We’ve recently heard a great deal of talk, and questions asked of the Government in this Chamber, about mental health care for young people. Waiting lists and waiting times are one important measure of the performance. To remind you, between 2013 and 2015 there was a huge increase in waiting times, particularly for those waiting over 16 weeks or four months. We were in a situation where almost half of those people waiting had to wait longer than four months. There was some improvement then, but by February 2017, the last month of data that we have available for comparison, the waiting times still hadn’t returned to the level of the summer of 2013, so the decline is very clear.
But the Government’s response time and time again, unfortunately, was to deny there was a problem. On many occasions, the First Minister claimed that the real problem was that there were too many people on the waiting list that didn’t need to be there. And in March of last year, what we saw was the statistics changing overnight. The number of people on the list recorded as being waiting for a CAMHS appointment went down 74 per cent, as non-CAMHS routes were withdrawn—that was over 1,700 children and young people. Our amendment today reflects the fact that we don’t know what happened to those children; the CAMHS data is the only performance data available.

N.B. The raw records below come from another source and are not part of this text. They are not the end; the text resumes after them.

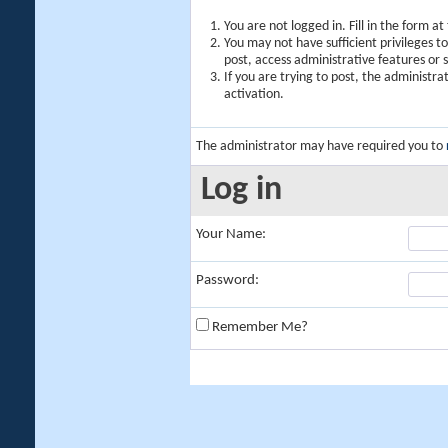
You are not logged in. Fill in the form a
You may not have sufficient privileges t
post, access administrative features or
If you are trying to post, the administr
activation.
The administrator may have required you to
Log in
Your Name:
Password:
Remember Me?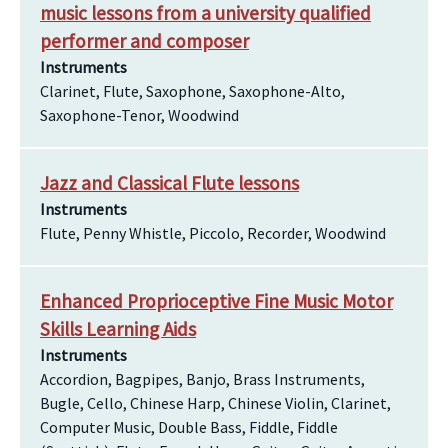
music lessons from a university qualified
performer and composer
Instruments
Clarinet, Flute, Saxophone, Saxophone-Alto,
Saxophone-Tenor, Woodwind
Jazz and Classical Flute lessons
Instruments
Flute, Penny Whistle, Piccolo, Recorder, Woodwind
Enhanced Proprioceptive Fine Music Motor
Skills Learning Aids
Instruments
Accordion, Bagpipes, Banjo, Brass Instruments,
Bugle, Cello, Chinese Harp, Chinese Violin, Clarinet,
Computer Music, Double Bass, Fiddle, Fiddle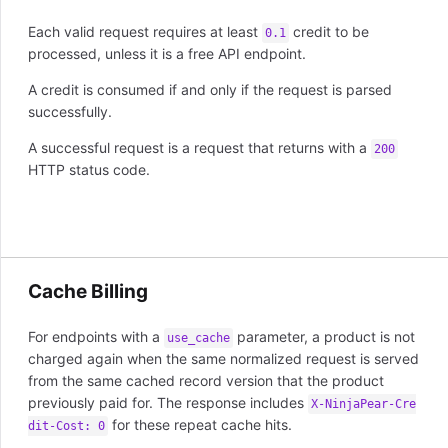
Each valid request requires at least
credit to be
0.1
processed, unless it is a free API endpoint.
A credit is consumed if and only if the request is parsed
successfully.
A successful request is a request that returns with a
200
HTTP status code.
Cache Billing
For endpoints with a
parameter, a product is not
use_cache
charged again when the same normalized request is served
from the same cached record version that the product
previously paid for. The response includes
X-NinjaPear-Cre
for these repeat cache hits.
dit-Cost: 0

Inevitably, a change in the way that waiting times were measured led the Government to tell us that the waiting times were improved because the data did demonstrate a great improvement: 86.7 per cent of cases were being seen within four weeks. A huge increase on the 35.2 per cent in the previous month. But, of course, what’s happened here is a change in the way things are recorded, and we can’t make real comparisons, and we don’t know what happened to that other 74 per cent of children that we used to record.
The First Minister wrote to Leanne Wood when we raised this issue in November, confirming that our figures were accurate: 74 per cent of the other cases were either children who would now be seen by specialist services for children with neurodevelopmental problems, which were developed in 2016-2017, or lesser cases that had been dealt with by primary care mental health services at a local level, which had been wrongly included in the previous CAMHS figures. But, of course, we don’t have data for the children who need those services.

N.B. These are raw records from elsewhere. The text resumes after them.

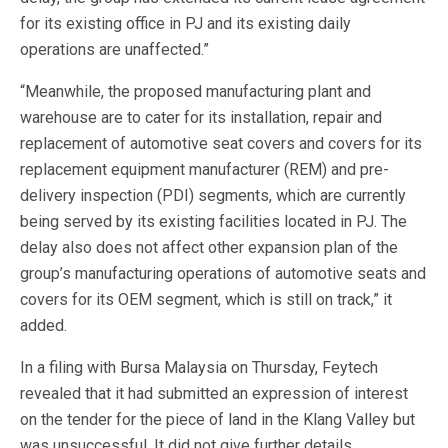
for its existing office in PJ and its existing daily
operations are unaffected.”
“Meanwhile, the proposed manufacturing plant and
warehouse are to cater for its installation, repair and
replacement of automotive seat covers and covers for its
replacement equipment manufacturer (REM) and pre-
delivery inspection (PDI) segments, which are currently
being served by its existing facilities located in PJ. The
delay also does not affect other expansion plan of the
group’s manufacturing operations of automotive seats and
covers for its OEM segment, which is still on track,” it
added.
In a filing with Bursa Malaysia on Thursday, Feytech
revealed that it had submitted an expression of interest
on the tender for the piece of land in the Klang Valley but
was unsuccessful. It did not give further details.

We do accept that some children and young people had needed treatment for neurodevelopmental issues, rather than CAMHS. We also know that the threshold for CAMHS has been far too high. That was noted by the Children, Young People and Education Committee inquiry in 2014. The Wales Audit Office also noted that there was a problem of treatment for young people being stopped if an appointment was missed, and that was an issue that had an impact on the figures.
But I am a long way from being convinced that the only problem with CAMHS was there were too many children and young people there who didn’t need to be there. We know that it’s a capacity issue, an issue of a shortage of specialist services, and a failure to take the issue seriously enough. A lack of data is a problem that means that we can’t measure and assess and put pressure on the Government to take the steps that our young people need. We can’t accept the status quo of not knowing how the NHS is performing when it comes to looking after some of our most vulnerable people.